Security concerns over IP telephony continue to persist among small and mid-sized businesses, according to research commissioned by the Computing Technology Industry Association (CompTIA).

In a survey of 350 SMBs across North America, 50 per cent said they trusted the security offered today by IP telephony vendors – up a mere two per cent over last year. IP telephony continues to lag behind traditional telephony systems (82 per cent) and wireless LANs (60 per cent).

“We would have thought perhaps that the concerns about security would have dropped more significantly,” said CompTIA spokesman Steven Ostrowski. But potential customers need to be shown that a VoIP solution is secure and isn’t going to take down their business, he added.

“What we’ve told our members, the reseller community, is they need to acknowledge the fact there is some concern about security and make sure they address it upfront and not as an afterthought,” he said. “Once it’s deployed you don’t want to find out there are security issues.”

It can also be an opportunity for additional business, he said, if security expertise is part of your portfolio. “Perhaps there’s an opportunity for some sort of managed services arrangement with security at the centre of it.”

In the past, legacy systems were typically unique to the vendor or service provider and it was difficult to attack those systems.

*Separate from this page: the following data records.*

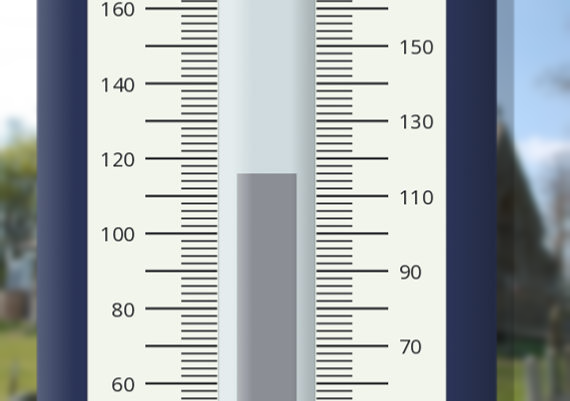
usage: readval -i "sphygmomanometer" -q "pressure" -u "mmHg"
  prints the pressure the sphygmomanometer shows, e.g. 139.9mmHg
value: 116mmHg
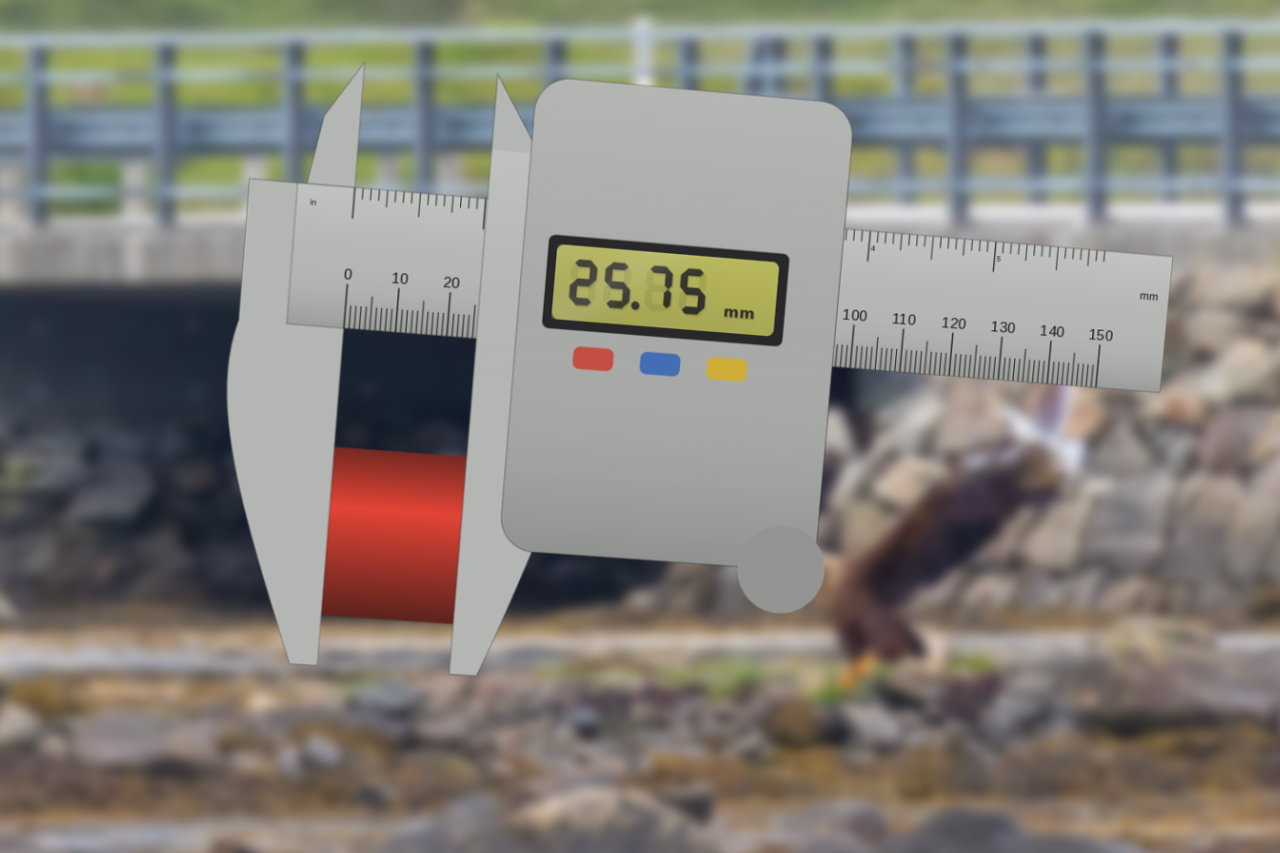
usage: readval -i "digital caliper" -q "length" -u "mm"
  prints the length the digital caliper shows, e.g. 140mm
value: 25.75mm
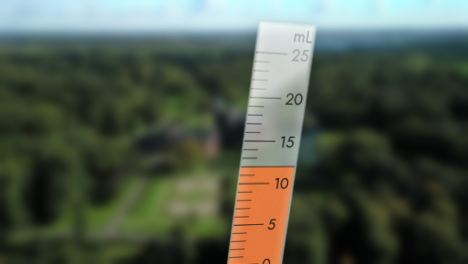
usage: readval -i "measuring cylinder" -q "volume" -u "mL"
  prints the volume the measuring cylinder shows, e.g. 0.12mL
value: 12mL
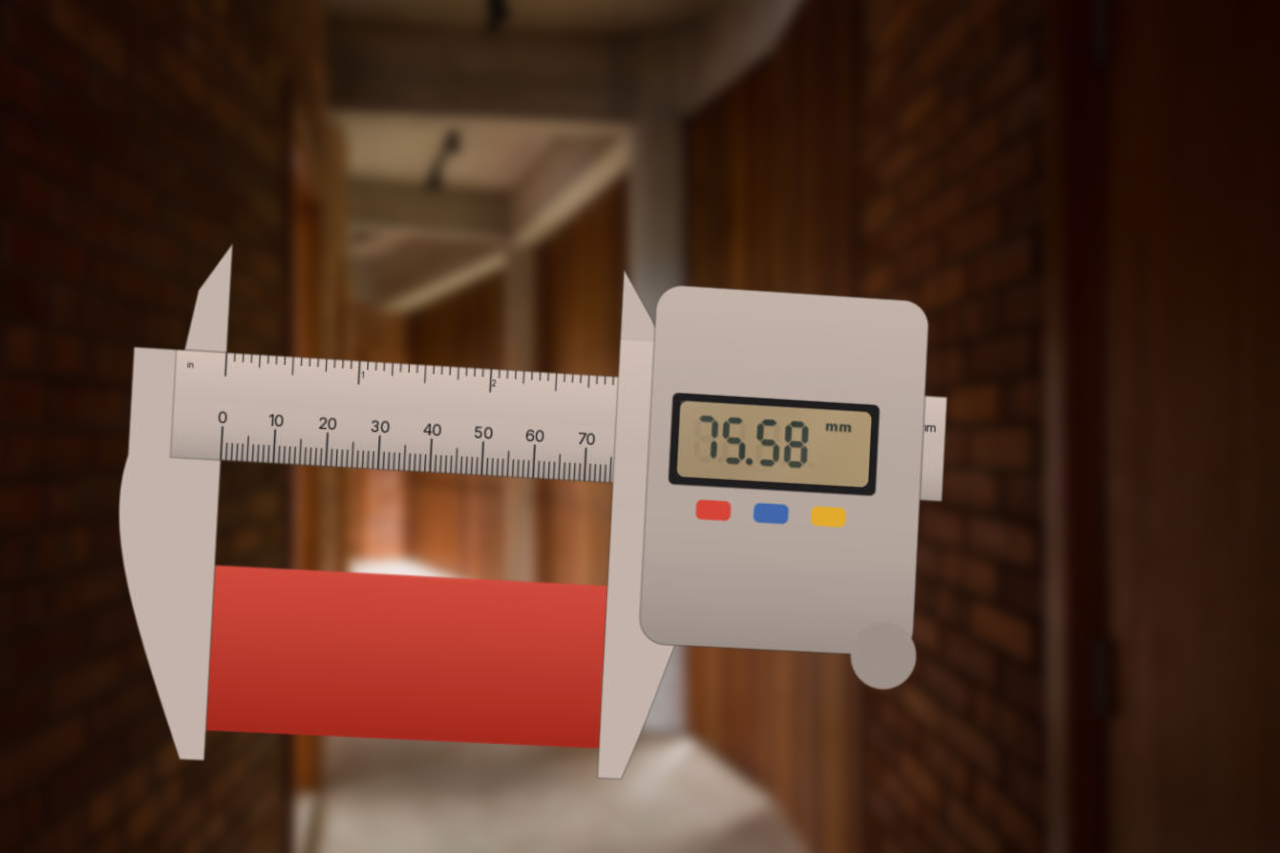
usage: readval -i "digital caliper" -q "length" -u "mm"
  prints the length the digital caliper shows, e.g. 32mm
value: 75.58mm
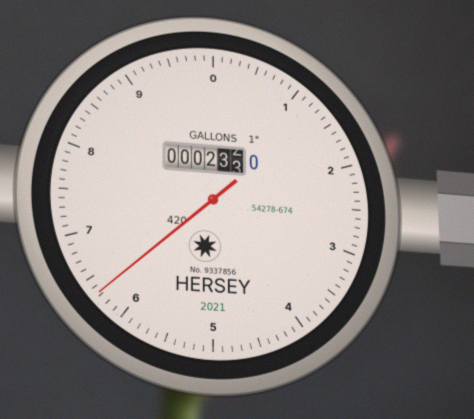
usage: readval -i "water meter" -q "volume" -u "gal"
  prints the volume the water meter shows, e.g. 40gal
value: 2326.3gal
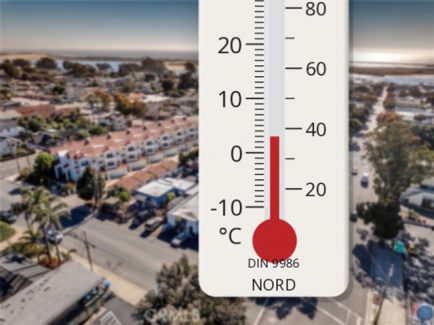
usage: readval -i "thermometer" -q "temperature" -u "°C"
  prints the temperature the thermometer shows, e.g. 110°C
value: 3°C
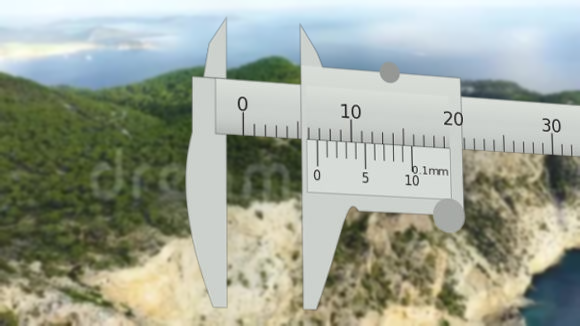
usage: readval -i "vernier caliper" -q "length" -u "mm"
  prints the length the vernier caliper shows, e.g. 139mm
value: 6.8mm
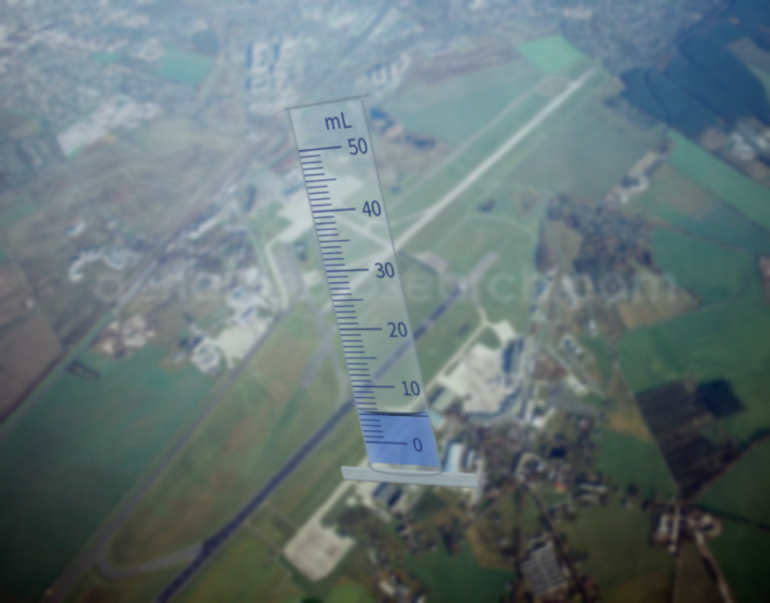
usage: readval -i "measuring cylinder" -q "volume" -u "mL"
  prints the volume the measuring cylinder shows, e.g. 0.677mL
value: 5mL
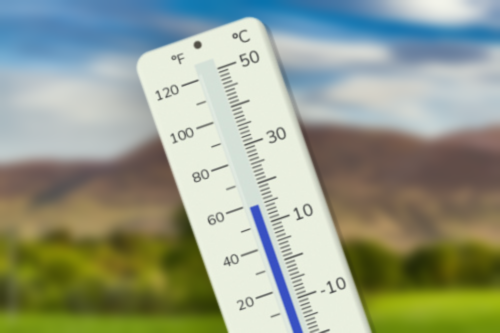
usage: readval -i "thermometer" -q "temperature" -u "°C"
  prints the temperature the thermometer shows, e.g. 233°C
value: 15°C
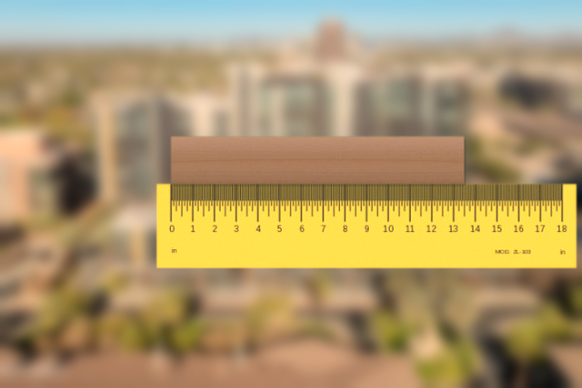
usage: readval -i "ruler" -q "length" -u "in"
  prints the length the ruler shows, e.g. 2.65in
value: 13.5in
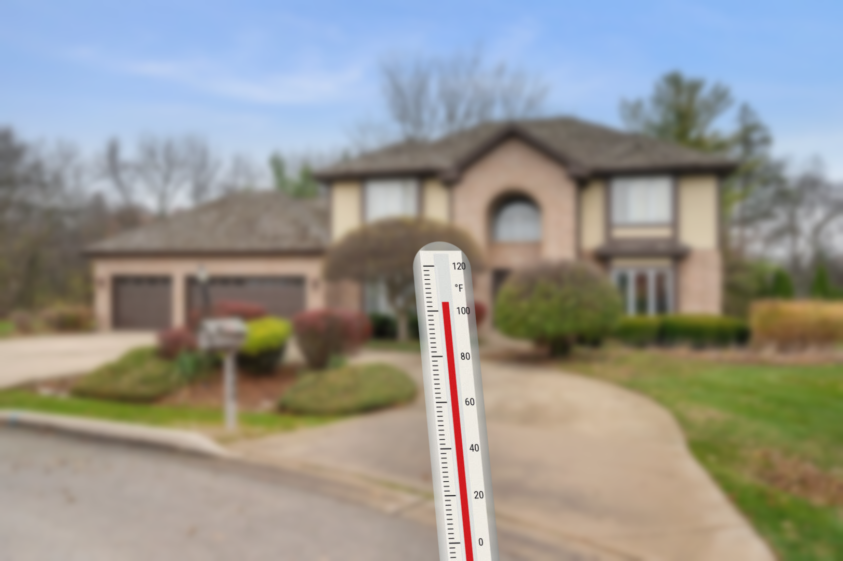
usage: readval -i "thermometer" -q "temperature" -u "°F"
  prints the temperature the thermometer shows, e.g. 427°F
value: 104°F
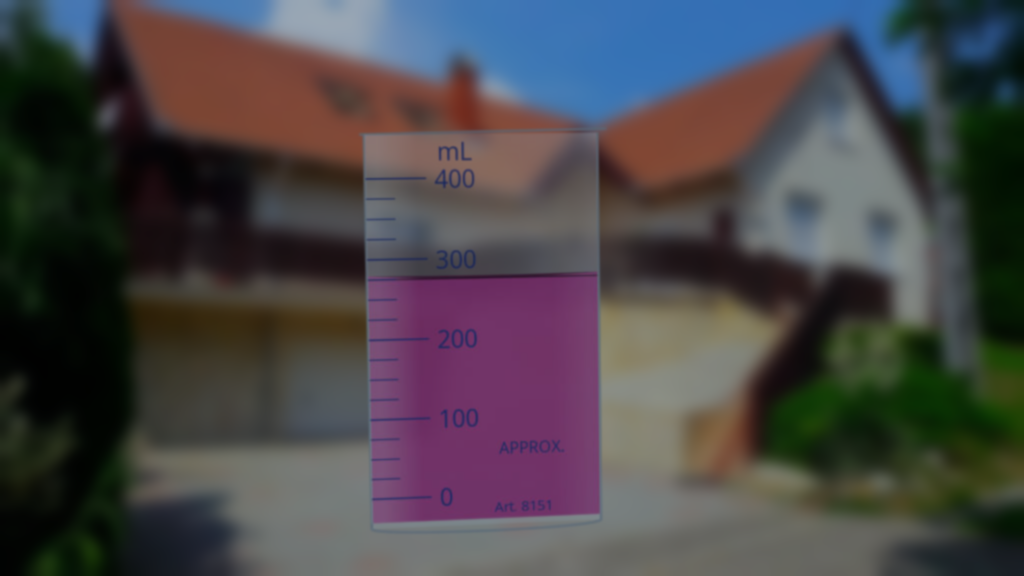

But hackers have experience with infiltrating an IP network on the data side. “When VoIP was relatively new and there were few deployments, there wasn’t really any incentive for a criminal or a hacker to go after it,” said Ortrowski. “Now that it’s more broadly deployed, there is an opportunity.”

An IP PBX is simply a server, so it’s susceptible to the same sorts of vulnerabilities as any server or PC running on a Microsoft operating system, said Mark Tauschek, senior research analyst with Info-Tech Research Group.

But when it comes to IP telephony, there are more specific types of attacks or security concerns, including service disruption, the possibility for eavesdropping (by packet-sniffing a call) and protocol-specific attacks that target SIP, which is becoming the de facto standard for signalling in IP telephony.

“There are some things you can do directed at the protocol – not necessarily vulnerabilities in the protocol but vulnerabilities in the implementation of it – that can allow you to perpetrate fraud,” he said.

The way to deal with those types of attacks is not any different than the way you go about securing your network, your server infrastructure and your client infrastructure, he said. “To some extent there’s some FUD involved here – some fear, uncertainty, doubt – [where] people maybe make a bigger deal out of it than they should.” If you implement IP telephony properly, he added, the potential for a security breach is pretty small.

One issue that we don’t see a lot of right now but will in the coming years is SPIT – or spam over IP telephony. Rather than having to actually dial you, spammers can deliver a message to your voice mailbox so you end up getting voice spam such as sales calls or even phishing attempts where the caller tries to get you to provide personal information.

But, despite the FUD, the VoIP market is accelerating. A few years from now, Tauschek expects up to 90 per cent of all telephone ports shipped to be IP telephony.